A wide range of OA treatments are available. Sometimes, however, the treatment is far too risky. Hip arthritis is a good example. Even a slight cartilage loss in this ball-and-socket joint can have grave consequences. Hip replacement surgery could solve the problem, but not everyone is a candidate for such a radical procedure.
Rheumatoid Arthritis (RA) is an immune system disease. The effects are roughly the same, but the cause is different. For reasons that are unclear, natural antibodies sometimes attack joint capsules. These attacks cause swelling and inflammation. Over time, these symptoms destroy cartilage and erode bones.
If RA is caught early enough, a Rheumatologist doctor can often help reverse the effects. Since the 1990s, many safe and effective Disease-Modifying Antirheumatic Drugs have become available. DMARDS are usually the centerpiece of a therapy plan. If RA is misdiagnosed, which is common, or the patient does not immediately seek help, which is also common, the outlook is much bleaker.
The Disability Standard
If you have arthritis, the doctor never says “You have a disability.” Instead, this word has different meanings in different contexts. For arthritis Social Security Disability Insurance purposes, claimants are disabled if:
- They are unable to work, and
- Their condition will last at least twelve months or is fatal.
Let’s look at these elements in more detail. Inability to work usually means an inability to hold substantial, gainful employment.

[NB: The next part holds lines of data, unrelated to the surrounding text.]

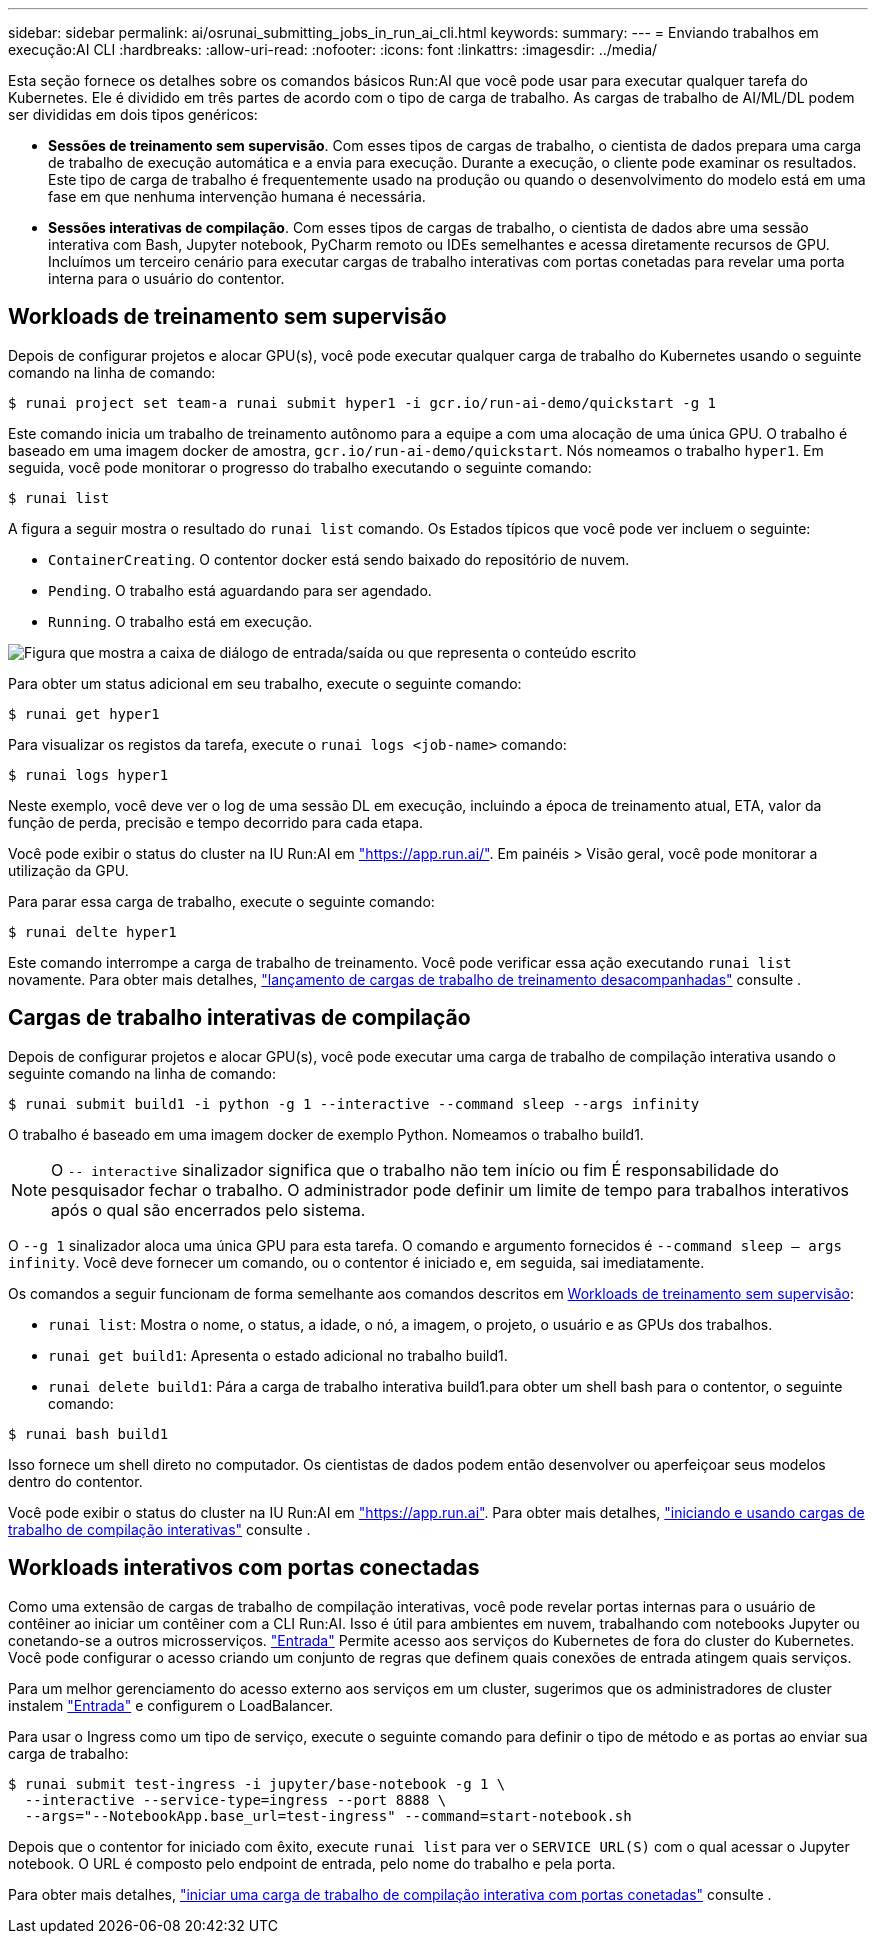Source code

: ---
sidebar: sidebar 
permalink: ai/osrunai_submitting_jobs_in_run_ai_cli.html 
keywords:  
summary:  
---
= Enviando trabalhos em execução:AI CLI
:hardbreaks:
:allow-uri-read: 
:nofooter: 
:icons: font
:linkattrs: 
:imagesdir: ../media/


[role="lead"]
Esta seção fornece os detalhes sobre os comandos básicos Run:AI que você pode usar para executar qualquer tarefa do Kubernetes. Ele é dividido em três partes de acordo com o tipo de carga de trabalho. As cargas de trabalho de AI/ML/DL podem ser divididas em dois tipos genéricos:

* *Sessões de treinamento sem supervisão*. Com esses tipos de cargas de trabalho, o cientista de dados prepara uma carga de trabalho de execução automática e a envia para execução. Durante a execução, o cliente pode examinar os resultados. Este tipo de carga de trabalho é frequentemente usado na produção ou quando o desenvolvimento do modelo está em uma fase em que nenhuma intervenção humana é necessária.
* *Sessões interativas de compilação*. Com esses tipos de cargas de trabalho, o cientista de dados abre uma sessão interativa com Bash, Jupyter notebook, PyCharm remoto ou IDEs semelhantes e acessa diretamente recursos de GPU. Incluímos um terceiro cenário para executar cargas de trabalho interativas com portas conetadas para revelar uma porta interna para o usuário do contentor.




== Workloads de treinamento sem supervisão

Depois de configurar projetos e alocar GPU(s), você pode executar qualquer carga de trabalho do Kubernetes usando o seguinte comando na linha de comando:

....
$ runai project set team-a runai submit hyper1 -i gcr.io/run-ai-demo/quickstart -g 1
....
Este comando inicia um trabalho de treinamento autônomo para a equipe a com uma alocação de uma única GPU. O trabalho é baseado em uma imagem docker de amostra, `gcr.io/run-ai-demo/quickstart`. Nós nomeamos o trabalho `hyper1`. Em seguida, você pode monitorar o progresso do trabalho executando o seguinte comando:

....
$ runai list
....
A figura a seguir mostra o resultado do `runai list` comando. Os Estados típicos que você pode ver incluem o seguinte:

* `ContainerCreating`. O contentor docker está sendo baixado do repositório de nuvem.
* `Pending`. O trabalho está aguardando para ser agendado.
* `Running`. O trabalho está em execução.


image:osrunai_image5.png["Figura que mostra a caixa de diálogo de entrada/saída ou que representa o conteúdo escrito"]

Para obter um status adicional em seu trabalho, execute o seguinte comando:

....
$ runai get hyper1
....
Para visualizar os registos da tarefa, execute o `runai logs <job-name>` comando:

....
$ runai logs hyper1
....
Neste exemplo, você deve ver o log de uma sessão DL em execução, incluindo a época de treinamento atual, ETA, valor da função de perda, precisão e tempo decorrido para cada etapa.

Você pode exibir o status do cluster na IU Run:AI em https://app.run.ai/["https://app.run.ai/"^]. Em painéis > Visão geral, você pode monitorar a utilização da GPU.

Para parar essa carga de trabalho, execute o seguinte comando:

....
$ runai delte hyper1
....
Este comando interrompe a carga de trabalho de treinamento. Você pode verificar essa ação executando `runai list` novamente. Para obter mais detalhes, https://docs.run.ai/Researcher/Walkthroughs/Walkthrough-Launch-Unattended-Training-Workloads-/["lançamento de cargas de trabalho de treinamento desacompanhadas"^] consulte .



== Cargas de trabalho interativas de compilação

Depois de configurar projetos e alocar GPU(s), você pode executar uma carga de trabalho de compilação interativa usando o seguinte comando na linha de comando:

....
$ runai submit build1 -i python -g 1 --interactive --command sleep --args infinity
....
O trabalho é baseado em uma imagem docker de exemplo Python. Nomeamos o trabalho build1.


NOTE: O `-- interactive` sinalizador significa que o trabalho não tem início ou fim É responsabilidade do pesquisador fechar o trabalho. O administrador pode definir um limite de tempo para trabalhos interativos após o qual são encerrados pelo sistema.

O `--g 1` sinalizador aloca uma única GPU para esta tarefa. O comando e argumento fornecidos é `--command sleep -- args infinity`. Você deve fornecer um comando, ou o contentor é iniciado e, em seguida, sai imediatamente.

Os comandos a seguir funcionam de forma semelhante aos comandos descritos em <<Workloads de treinamento sem supervisão>>:

* `runai list`: Mostra o nome, o status, a idade, o nó, a imagem, o projeto, o usuário e as GPUs dos trabalhos.
* `runai get build1`: Apresenta o estado adicional no trabalho build1.
* `runai delete build1`: Pára a carga de trabalho interativa build1.para obter um shell bash para o contentor, o seguinte comando:


....
$ runai bash build1
....
Isso fornece um shell direto no computador. Os cientistas de dados podem então desenvolver ou aperfeiçoar seus modelos dentro do contentor.

Você pode exibir o status do cluster na IU Run:AI em https://app.run.ai["https://app.run.ai"^]. Para obter mais detalhes, https://docs.run.ai/Researcher/Walkthroughs/Walkthrough-Start-and-Use-Interactive-Build-Workloads-/["iniciando e usando cargas de trabalho de compilação interativas"^] consulte .



== Workloads interativos com portas conectadas

Como uma extensão de cargas de trabalho de compilação interativas, você pode revelar portas internas para o usuário de contêiner ao iniciar um contêiner com a CLI Run:AI. Isso é útil para ambientes em nuvem, trabalhando com notebooks Jupyter ou conetando-se a outros microsserviços. https://kubernetes.io/docs/concepts/services-networking/ingress/["Entrada"^] Permite acesso aos serviços do Kubernetes de fora do cluster do Kubernetes. Você pode configurar o acesso criando um conjunto de regras que definem quais conexões de entrada atingem quais serviços.

Para um melhor gerenciamento do acesso externo aos serviços em um cluster, sugerimos que os administradores de cluster instalem https://kubernetes.io/docs/concepts/services-networking/ingress/["Entrada"^] e configurem o LoadBalancer.

Para usar o Ingress como um tipo de serviço, execute o seguinte comando para definir o tipo de método e as portas ao enviar sua carga de trabalho:

....
$ runai submit test-ingress -i jupyter/base-notebook -g 1 \
  --interactive --service-type=ingress --port 8888 \
  --args="--NotebookApp.base_url=test-ingress" --command=start-notebook.sh
....
Depois que o contentor for iniciado com êxito, execute `runai list` para ver o `SERVICE URL(S)` com o qual acessar o Jupyter notebook. O URL é composto pelo endpoint de entrada, pelo nome do trabalho e pela porta.

Para obter mais detalhes, https://docs.run.ai/Researcher/Walkthroughs/Walkthrough-Launch-an-Interactive-Build-Workload-with-Connected-Ports/["iniciar uma carga de trabalho de compilação interativa com portas conetadas"^] consulte .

This inability could be non-economic, but it is almost always economic in nature.
Claimants who cannot earn enough money to live above the poverty line can be considered disabled for SSDI or SSI purposes. Perhaps they cannot work enough hours because their arthritis sharply limits their activity. Or, perhaps they can only work part-time at a simple job that pays minimum wage.
OA, and usually RA, are permanent conditions. However, they might not be permanently disabling. The SSA law firm, Heermans Disability Law Firm of the Mid-South, must establish permanence of the condition. Even then, the SSA often orders periodic re-examinations, to determine if the claimant’s condition has improved and is no longer disabling.

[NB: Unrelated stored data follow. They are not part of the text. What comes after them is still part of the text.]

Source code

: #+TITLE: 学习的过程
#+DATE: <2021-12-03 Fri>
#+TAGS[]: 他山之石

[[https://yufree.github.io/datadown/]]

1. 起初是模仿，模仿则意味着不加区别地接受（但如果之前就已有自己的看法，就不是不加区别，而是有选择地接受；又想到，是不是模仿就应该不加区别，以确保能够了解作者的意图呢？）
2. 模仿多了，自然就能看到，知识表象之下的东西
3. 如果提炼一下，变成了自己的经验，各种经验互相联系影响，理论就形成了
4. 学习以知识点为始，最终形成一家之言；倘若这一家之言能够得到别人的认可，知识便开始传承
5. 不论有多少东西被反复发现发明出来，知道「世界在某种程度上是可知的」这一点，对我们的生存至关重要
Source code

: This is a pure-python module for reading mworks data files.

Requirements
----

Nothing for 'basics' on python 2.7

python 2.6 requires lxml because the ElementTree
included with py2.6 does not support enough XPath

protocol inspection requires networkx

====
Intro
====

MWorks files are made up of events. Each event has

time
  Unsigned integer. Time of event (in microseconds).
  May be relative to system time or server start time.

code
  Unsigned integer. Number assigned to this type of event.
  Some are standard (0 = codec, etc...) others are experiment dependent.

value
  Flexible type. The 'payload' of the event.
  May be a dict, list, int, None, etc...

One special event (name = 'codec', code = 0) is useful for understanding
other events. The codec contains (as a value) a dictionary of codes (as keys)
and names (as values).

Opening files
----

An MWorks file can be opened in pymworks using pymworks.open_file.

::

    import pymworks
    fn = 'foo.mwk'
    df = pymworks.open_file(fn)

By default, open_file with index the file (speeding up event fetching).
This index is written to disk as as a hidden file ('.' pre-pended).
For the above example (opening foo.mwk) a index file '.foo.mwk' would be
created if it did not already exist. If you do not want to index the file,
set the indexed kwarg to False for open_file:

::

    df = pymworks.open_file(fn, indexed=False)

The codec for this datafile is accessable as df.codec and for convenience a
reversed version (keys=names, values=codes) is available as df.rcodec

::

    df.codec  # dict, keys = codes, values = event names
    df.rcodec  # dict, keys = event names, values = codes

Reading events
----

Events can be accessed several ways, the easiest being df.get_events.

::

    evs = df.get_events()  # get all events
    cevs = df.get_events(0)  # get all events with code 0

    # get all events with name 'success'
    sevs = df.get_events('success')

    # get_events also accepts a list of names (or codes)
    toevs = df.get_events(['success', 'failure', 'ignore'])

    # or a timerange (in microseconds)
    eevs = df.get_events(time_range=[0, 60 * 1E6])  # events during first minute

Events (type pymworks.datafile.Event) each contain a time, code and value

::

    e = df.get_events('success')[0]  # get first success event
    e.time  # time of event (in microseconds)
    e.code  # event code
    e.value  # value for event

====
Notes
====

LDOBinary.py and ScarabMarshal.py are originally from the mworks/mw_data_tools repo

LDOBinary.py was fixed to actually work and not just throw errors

ALJ Hearing and Disability Lawyers in Memphis
Because of these legal hurdles, Claims Examiners generally deny a large number of arthritis claims, at least in part. It’s important to have a lawyer representing you so that you do not get discouraged and give up. These initial denials are unfortunately, often part of the process. This does not mean Arthritis claims are meritless. Instead, a denial means that, based on the Claims Examiner’s interpretation of the medical records, the claimant is not “disabled” according to SSA standards. All the more reason to have your attorney at Heermans Disability Law Firm in your corner.
At a subsequent hearing before an Administrative Law Judge, things are much different. Attorneys can introduce evidence, challenge evidence, and make legal arguments. Therefore, when the ALJ decides the matter, there is much more evidence in the record than the original Claims Examiner’s subjective opinion.

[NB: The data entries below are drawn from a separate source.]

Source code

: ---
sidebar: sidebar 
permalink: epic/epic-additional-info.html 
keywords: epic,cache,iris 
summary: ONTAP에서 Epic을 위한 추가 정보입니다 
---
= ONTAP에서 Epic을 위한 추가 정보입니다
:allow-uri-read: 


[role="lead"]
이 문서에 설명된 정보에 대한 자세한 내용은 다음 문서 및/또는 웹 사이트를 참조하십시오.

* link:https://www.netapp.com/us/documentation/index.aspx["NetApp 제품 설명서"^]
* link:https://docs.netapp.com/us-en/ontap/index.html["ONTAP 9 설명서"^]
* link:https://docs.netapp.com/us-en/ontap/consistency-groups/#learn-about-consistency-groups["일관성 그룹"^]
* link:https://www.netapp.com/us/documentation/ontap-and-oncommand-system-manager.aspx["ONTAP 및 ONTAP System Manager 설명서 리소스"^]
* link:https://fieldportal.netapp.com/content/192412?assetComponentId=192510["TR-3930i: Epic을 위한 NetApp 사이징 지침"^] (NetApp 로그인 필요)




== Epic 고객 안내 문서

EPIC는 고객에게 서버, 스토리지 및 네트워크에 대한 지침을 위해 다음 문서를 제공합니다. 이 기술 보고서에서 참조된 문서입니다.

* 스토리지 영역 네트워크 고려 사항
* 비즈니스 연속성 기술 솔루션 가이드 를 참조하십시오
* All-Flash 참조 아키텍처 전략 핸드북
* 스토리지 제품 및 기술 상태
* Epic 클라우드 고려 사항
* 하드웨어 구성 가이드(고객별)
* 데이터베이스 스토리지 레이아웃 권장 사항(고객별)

There is almost always a lengthy delay between the initial hearing and the ALJ appeal. In many cases, this delay could be more than a year. That’s a long time to wait. But the good news is that SSDI benefits are usually retroactive to the claim filing date. In some cases, the retroactivity date could be even earlier, if the claimant became disabled a substantial amount of time before the filing date.
Typically, the amount of monthly arthritis disability benefits depends on the amount of taxes the claimant has paid into the system. Currently, benefits usually average around $1,200 a month. This money is usually tax-free. And, most recipients can usually work part time, as long as the work does not qualify as substantial, gainful employment.